TASK OBJECTIVE:
Repeat every record below exactly as it appears.

SUPPLIED RECORDS:
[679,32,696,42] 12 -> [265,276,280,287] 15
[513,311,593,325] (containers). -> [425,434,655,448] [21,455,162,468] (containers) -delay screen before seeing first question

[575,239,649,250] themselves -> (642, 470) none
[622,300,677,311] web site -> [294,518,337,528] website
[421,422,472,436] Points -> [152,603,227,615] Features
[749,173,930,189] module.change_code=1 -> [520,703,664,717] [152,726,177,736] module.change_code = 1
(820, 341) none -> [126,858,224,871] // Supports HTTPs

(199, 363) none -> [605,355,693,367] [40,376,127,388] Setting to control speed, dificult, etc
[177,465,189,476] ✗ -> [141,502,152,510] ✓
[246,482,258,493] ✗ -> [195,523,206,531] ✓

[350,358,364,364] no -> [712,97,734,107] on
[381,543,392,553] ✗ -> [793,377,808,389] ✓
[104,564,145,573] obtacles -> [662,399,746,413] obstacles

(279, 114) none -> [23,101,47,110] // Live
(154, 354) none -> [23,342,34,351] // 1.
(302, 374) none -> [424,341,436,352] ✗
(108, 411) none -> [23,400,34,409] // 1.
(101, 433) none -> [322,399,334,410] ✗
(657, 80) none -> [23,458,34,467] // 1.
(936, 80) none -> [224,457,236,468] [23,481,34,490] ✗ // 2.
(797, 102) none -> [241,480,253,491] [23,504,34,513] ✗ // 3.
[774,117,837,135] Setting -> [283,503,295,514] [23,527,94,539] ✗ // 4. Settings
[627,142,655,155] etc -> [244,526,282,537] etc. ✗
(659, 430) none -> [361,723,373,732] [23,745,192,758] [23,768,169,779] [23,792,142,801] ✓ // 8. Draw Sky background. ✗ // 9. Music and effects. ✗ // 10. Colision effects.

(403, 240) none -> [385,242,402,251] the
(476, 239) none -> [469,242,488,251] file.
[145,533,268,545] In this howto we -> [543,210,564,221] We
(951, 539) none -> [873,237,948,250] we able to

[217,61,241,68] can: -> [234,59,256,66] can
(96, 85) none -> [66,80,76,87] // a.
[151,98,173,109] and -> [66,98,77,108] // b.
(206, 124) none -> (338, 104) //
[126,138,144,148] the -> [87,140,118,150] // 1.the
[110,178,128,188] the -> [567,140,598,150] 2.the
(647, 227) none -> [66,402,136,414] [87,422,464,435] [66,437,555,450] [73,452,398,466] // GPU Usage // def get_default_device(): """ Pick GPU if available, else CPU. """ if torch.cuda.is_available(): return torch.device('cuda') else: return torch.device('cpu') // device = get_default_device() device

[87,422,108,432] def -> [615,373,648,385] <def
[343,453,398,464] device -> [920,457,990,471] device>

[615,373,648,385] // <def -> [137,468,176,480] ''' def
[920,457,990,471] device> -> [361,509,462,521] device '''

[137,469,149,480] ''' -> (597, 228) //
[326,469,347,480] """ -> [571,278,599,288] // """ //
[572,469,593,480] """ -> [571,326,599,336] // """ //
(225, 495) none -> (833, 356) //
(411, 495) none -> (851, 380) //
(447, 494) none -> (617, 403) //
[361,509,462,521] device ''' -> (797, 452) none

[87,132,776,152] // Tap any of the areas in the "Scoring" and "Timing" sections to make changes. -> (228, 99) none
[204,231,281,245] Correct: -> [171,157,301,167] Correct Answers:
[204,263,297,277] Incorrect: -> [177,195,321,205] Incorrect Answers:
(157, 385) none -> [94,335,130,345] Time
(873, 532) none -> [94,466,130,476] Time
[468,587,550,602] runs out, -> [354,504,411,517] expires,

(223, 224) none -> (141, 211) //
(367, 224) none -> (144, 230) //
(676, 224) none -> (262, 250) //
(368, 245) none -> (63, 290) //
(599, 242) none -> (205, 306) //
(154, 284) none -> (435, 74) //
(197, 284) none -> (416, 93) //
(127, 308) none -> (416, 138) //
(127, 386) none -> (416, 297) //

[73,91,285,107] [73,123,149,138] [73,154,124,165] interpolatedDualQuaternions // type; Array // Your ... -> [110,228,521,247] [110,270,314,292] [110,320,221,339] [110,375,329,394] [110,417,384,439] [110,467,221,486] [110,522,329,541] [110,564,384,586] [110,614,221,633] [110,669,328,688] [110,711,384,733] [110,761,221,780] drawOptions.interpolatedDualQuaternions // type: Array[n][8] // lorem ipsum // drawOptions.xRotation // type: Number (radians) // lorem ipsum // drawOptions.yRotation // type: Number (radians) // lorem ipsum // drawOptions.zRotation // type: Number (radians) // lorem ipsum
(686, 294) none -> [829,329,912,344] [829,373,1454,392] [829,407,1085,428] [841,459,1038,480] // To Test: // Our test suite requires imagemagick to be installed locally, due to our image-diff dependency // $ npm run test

COMPLETED EXERCISE:
[679,32,696,42] 12 -> [265,276,280,287] 15
[513,311,593,325] (containers). -> [425,434,655,448] [21,455,162,468] (containers) -delay screen before seeing first question

[575,239,649,250] themselves -> (642, 470) none
[622,300,677,311] web site -> [294,518,337,528] website
[421,422,472,436] Points -> [152,603,227,615] Features
[749,173,930,189] module.change_code=1 -> [520,703,664,717] [152,726,177,736] module.change_code = 1
(820, 341) none -> [126,858,224,871] // Supports HTTPs

(199, 363) none -> [605,355,693,367] [40,376,127,388] Setting to control speed, dificult, etc
[177,465,189,476] ✗ -> [141,502,152,510] ✓
[246,482,258,493] ✗ -> [195,523,206,531] ✓

[350,358,364,364] no -> [712,97,734,107] on
[381,543,392,553] ✗ -> [793,377,808,389] ✓
[104,564,145,573] obtacles -> [662,399,746,413] obstacles

(279, 114) none -> [23,101,47,110] // Live
(154, 354) none -> [23,342,34,351] // 1.
(302, 374) none -> [424,341,436,352] ✗
(108, 411) none -> [23,400,34,409] // 1.
(101, 433) none -> [322,399,334,410] ✗
(657, 80) none -> [23,458,34,467] // 1.
(936, 80) none -> [224,457,236,468] [23,481,34,490] ✗ // 2.
(797, 102) none -> [241,480,253,491] [23,504,34,513] ✗ // 3.
[774,117,837,135] Setting -> [283,503,295,514] [23,527,94,539] ✗ // 4. Settings
[627,142,655,155] etc -> [244,526,282,537] etc. ✗
(659, 430) none -> [361,723,373,732] [23,745,192,758] [23,768,169,779] [23,792,142,801] ✓ // 8. Draw Sky background. ✗ // 9. Music and effects. ✗ // 10. Colision effects.

(403, 240) none -> [385,242,402,251] the
(476, 239) none -> [469,242,488,251] file.
[145,533,268,545] In this howto we -> [543,210,564,221] We
(951, 539) none -> [873,237,948,250] we able to

[217,61,241,68] can: -> [234,59,256,66] can
(96, 85) none -> [66,80,76,87] // a.
[151,98,173,109] and -> [66,98,77,108] // b.
(206, 124) none -> (338, 104) //
[126,138,144,148] the -> [87,140,118,150] // 1.the
[110,178,128,188] the -> [567,140,598,150] 2.the
(647, 227) none -> [66,402,136,414] [87,422,464,435] [66,437,555,450] [73,452,398,466] // GPU Usage // def get_default_device(): """ Pick GPU if available, else CPU. """ if torch.cuda.is_available(): return torch.device('cuda') else: return torch.device('cpu') // device = get_default_device() device

[87,422,108,432] def -> [615,373,648,385] <def
[343,453,398,464] device -> [920,457,990,471] device>

[615,373,648,385] // <def -> [137,468,176,480] ''' def
[920,457,990,471] device> -> [361,509,462,521] device '''

[137,469,149,480] ''' -> (597, 228) //
[326,469,347,480] """ -> [571,278,599,288] // """ //
[572,469,593,480] """ -> [571,326,599,336] // """ //
(225, 495) none -> (833, 356) //
(411, 495) none -> (851, 380) //
(447, 494) none -> (617, 403) //
[361,509,462,521] device ''' -> (797, 452) none

[87,132,776,152] // Tap any of the areas in the "Scoring" and "Timing" sections to make changes. -> (228, 99) none
[204,231,281,245] Correct: -> [171,157,301,167] Correct Answers:
[204,263,297,277] Incorrect: -> [177,195,321,205] Incorrect Answers:
(157, 385) none -> [94,335,130,345] Time
(873, 532) none -> [94,466,130,476] Time
[468,587,550,602] runs out, -> [354,504,411,517] expires,

(223, 224) none -> (141, 211) //
(367, 224) none -> (144, 230) //
(676, 224) none -> (262, 250) //
(368, 245) none -> (63, 290) //
(599, 242) none -> (205, 306) //
(154, 284) none -> (435, 74) //
(197, 284) none -> (416, 93) //
(127, 308) none -> (416, 138) //
(127, 386) none -> (416, 297) //

[73,91,285,107] [73,123,149,138] [73,154,124,165] interpolatedDualQuaternions // type; Array // Your ... -> [110,228,521,247] [110,270,314,292] [110,320,221,339] [110,375,329,394] [110,417,384,439] [110,467,221,486] [110,522,329,541] [110,564,384,586] [110,614,221,633] [110,669,328,688] [110,711,384,733] [110,761,221,780] drawOptions.interpolatedDualQuaternions // type: Array[n][8] // lorem ipsum // drawOptions.xRotation // type: Number (radians) // lorem ipsum // drawOptions.yRotation // type: Number (radians) // lorem ipsum // drawOptions.zRotation // type: Number (radians) // lorem ipsum
(686, 294) none -> [829,329,912,344] [829,373,1454,392] [829,407,1085,428] [841,459,1038,480] // To Test: // Our test suite requires imagemagick to be installed locally, due to our image-diff dependency // $ npm run test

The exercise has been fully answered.